Today, rival Palestinian factions, Fatah and Hamas, moved toward an agreement on a new technocratic government that would be headed by Mohammad Shabir as prime minister. Shabir's candidacy has to be endorsed by Palestinian President Mahmoud Abbas, who heads Fatah.
For more on the Israeli-Palestinian stalemate, we're joined by Martin Indyk, assistant secretary of state for Near-Eastern affairs and twice U.S. ambassador to Israel during the Clinton administration. He's now director of the Saban Center for Middle East Policy at the Brookings Institution.
And Robert Malley, special assistant to President Clinton for Arab-Israeli affairs and a director for Near-eastern affairs on the National Security Council staff, he's now Middle East program director at the International Crisis Group.
And it's been a while since we've sort of caught up with what's going on in that relationship. What is the state of play in the Israeli-Palestinian crisis today, Robert Malley?

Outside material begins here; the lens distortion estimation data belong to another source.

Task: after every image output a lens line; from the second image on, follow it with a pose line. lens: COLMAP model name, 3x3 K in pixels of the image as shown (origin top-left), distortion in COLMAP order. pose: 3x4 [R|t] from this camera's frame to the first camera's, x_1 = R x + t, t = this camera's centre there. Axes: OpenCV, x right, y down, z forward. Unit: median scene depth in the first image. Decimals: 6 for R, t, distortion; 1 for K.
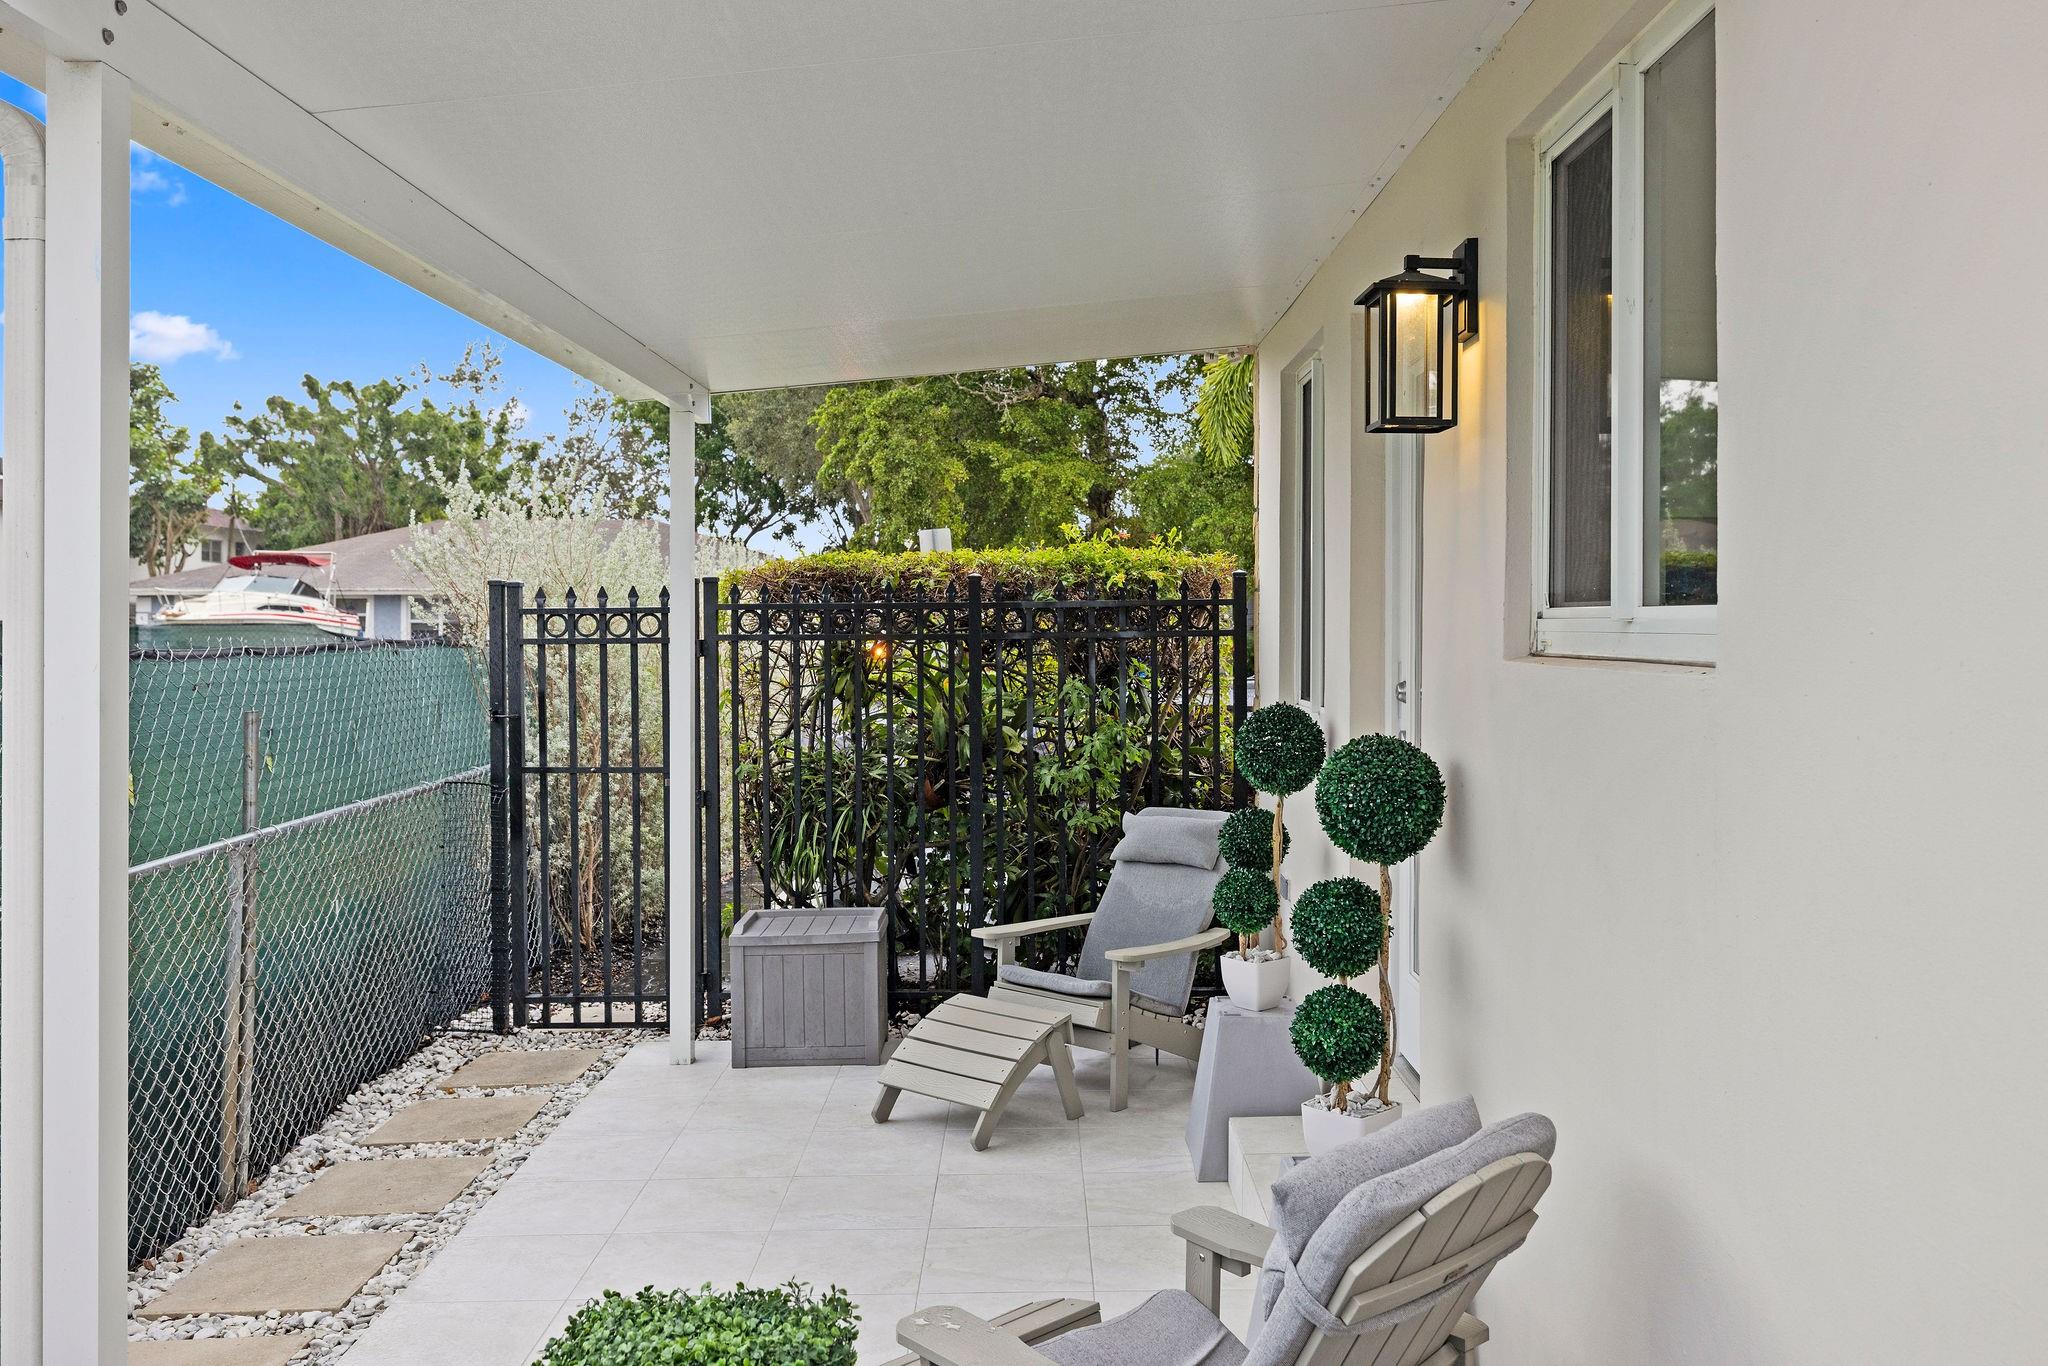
lens RADIAL K [[1672.0, 0, 1017.3], [0, 1672.0, 603.1], [0, 0, 1]] dist [-0.012663, 0.017635]
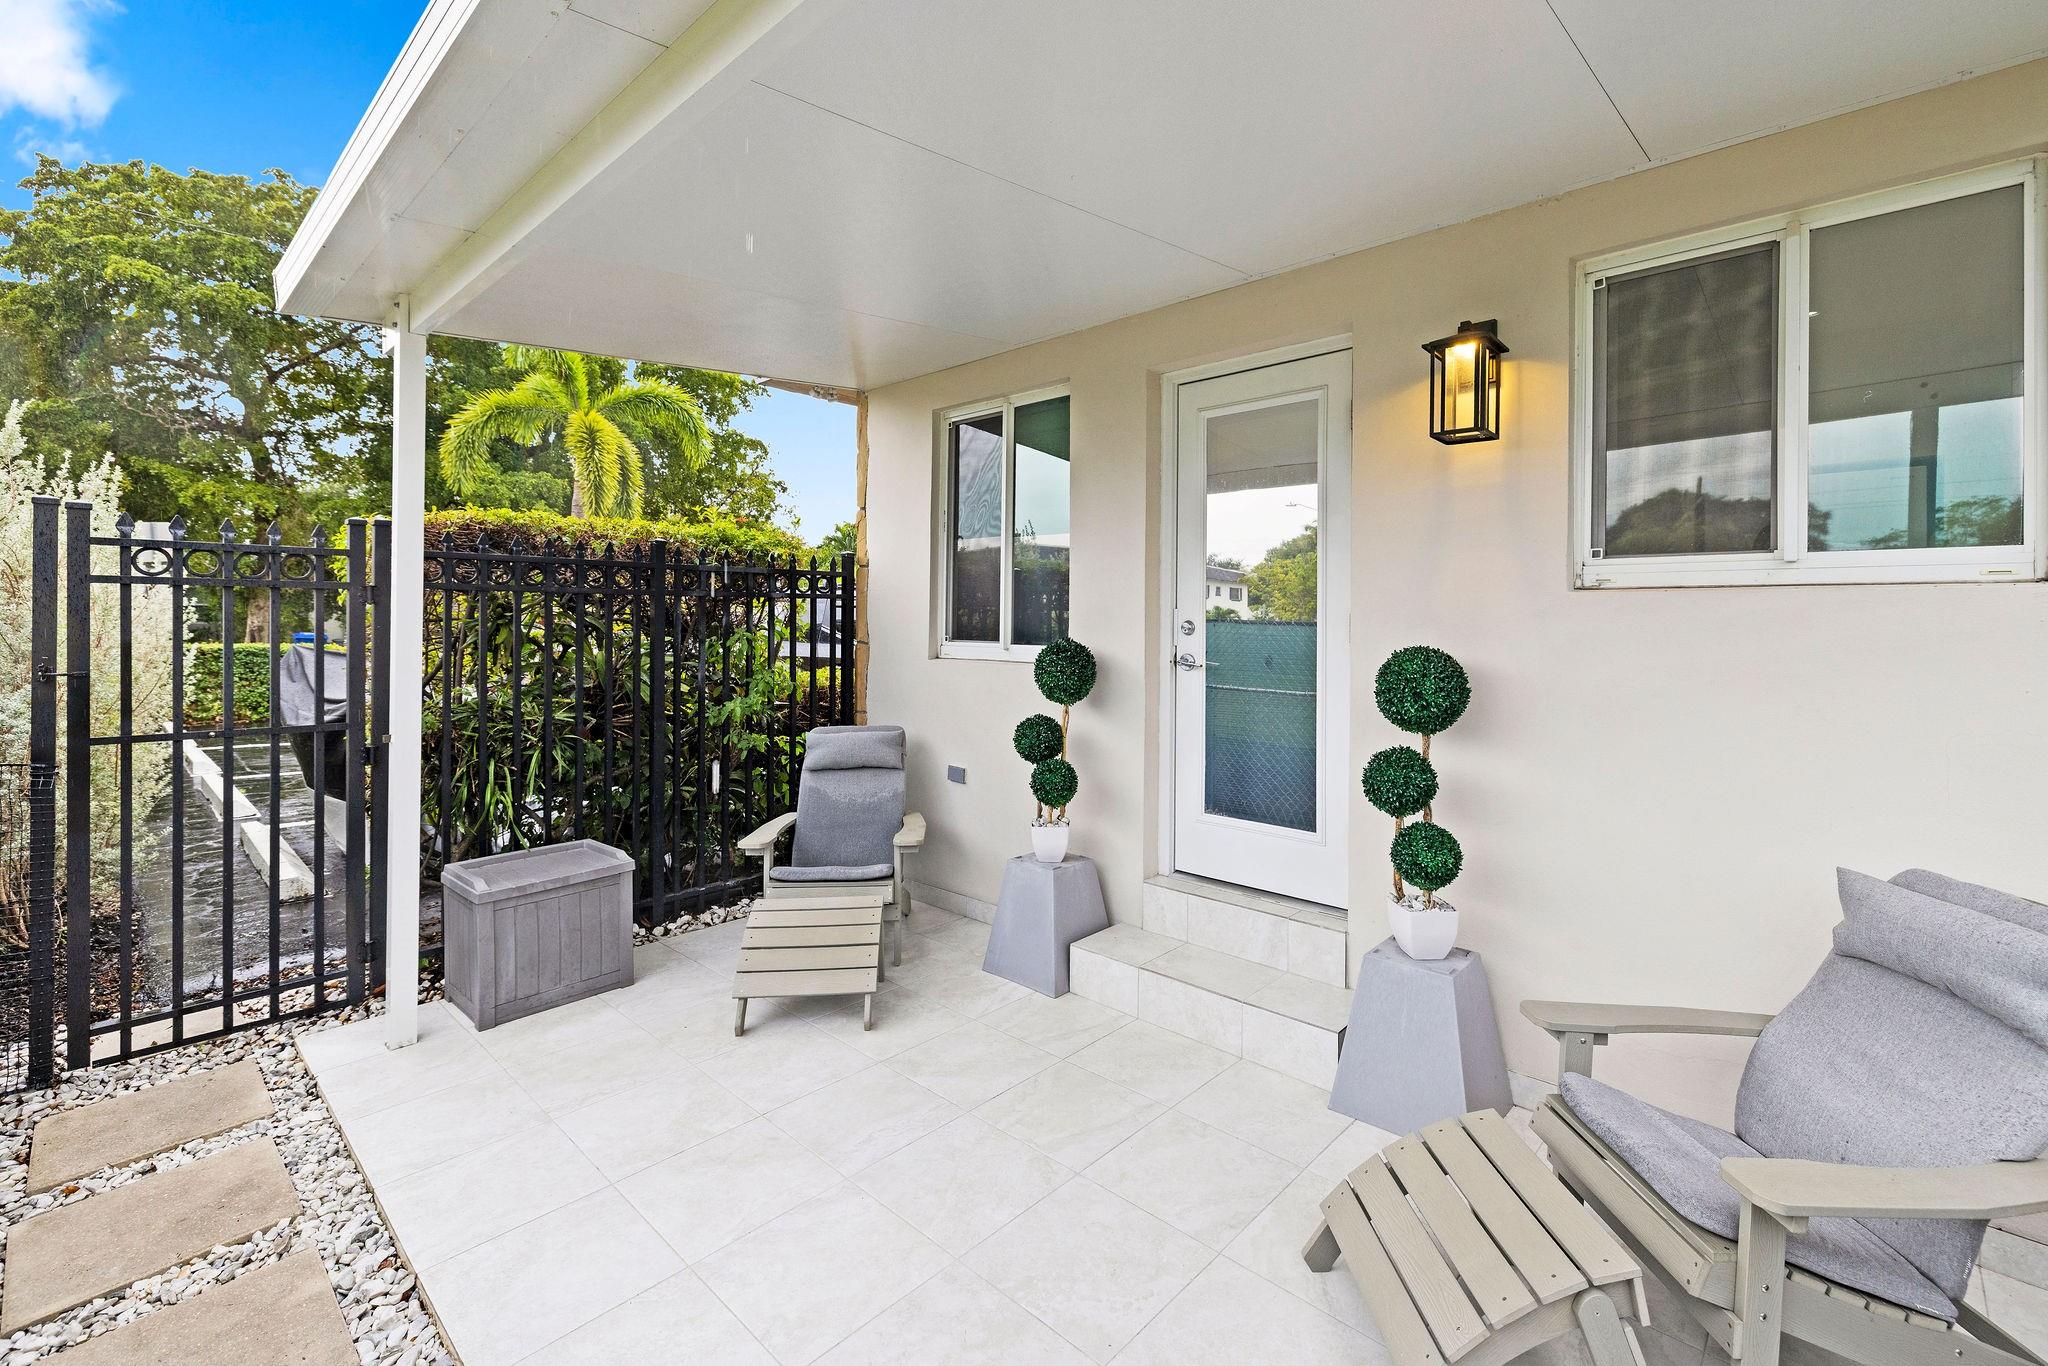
lens RADIAL K [[902.4, 0, 1031.9], [0, 902.4, 620.2], [0, 0, 1]] dist [0.001719, -0.000964]
pose [[0.669908, 0.014615, 0.742300, -0.379680], [-0.020640, 0.999786, -0.001057, 0.041089], [-0.742157, -0.014613, 0.670067, 0.464699]]
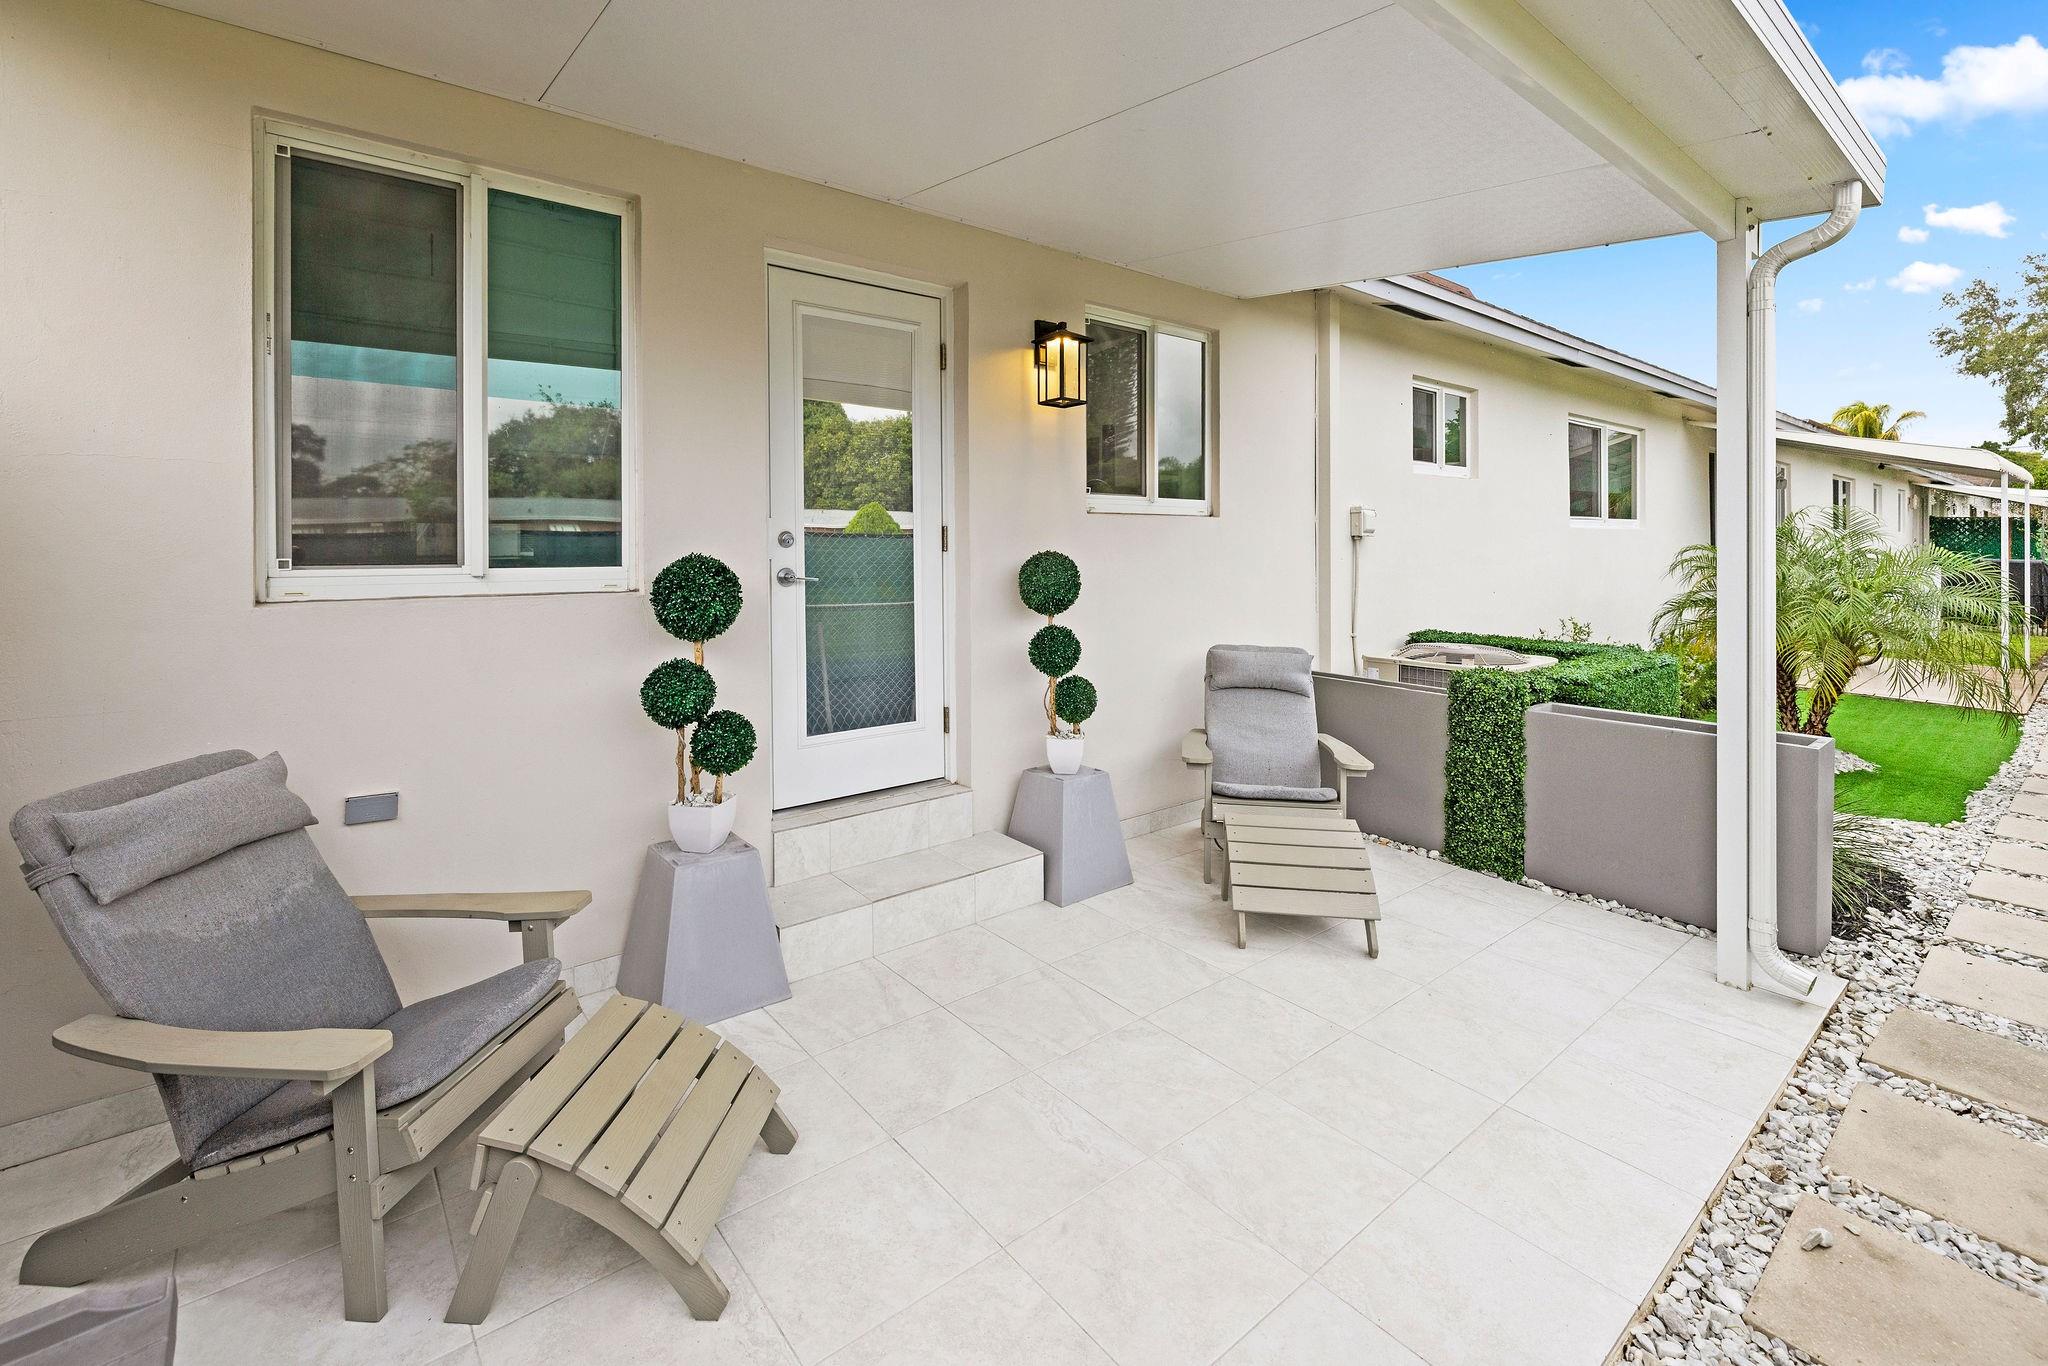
lens RADIAL K [[902.4, 0, 1028.2], [0, 902.4, 551.5], [0, 0, 1]] dist [0.001719, -0.000964]
pose [[-0.647193, 0.002066, 0.762323, -0.374057], [0.000366, 0.999997, -0.002400, 0.052844], [-0.762326, -0.001274, -0.647192, 1.090016]]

ROBERT MALLEY, International Crisis Group:
Well, what you have is basically no engagement between Israelis and Palestinians at any significant level since the Hamas government was elected. And at the same time, you have renewed and intensified violence.
You just mentioned what happened in Beit Hanoun last week, so it's a stalemate with no prospects at this point of things changing, unless you see a change in the Palestinian government and reciprocal change in the attitude of the international community, which would agree to deal with that government.
We're still a ways away from that, but that's the way forward, is to have a government that could govern, that could impose a cease-fire, and on the Israeli side allowing that government to govern and dealing with it as it has dealt with other Palestinian governments in the past.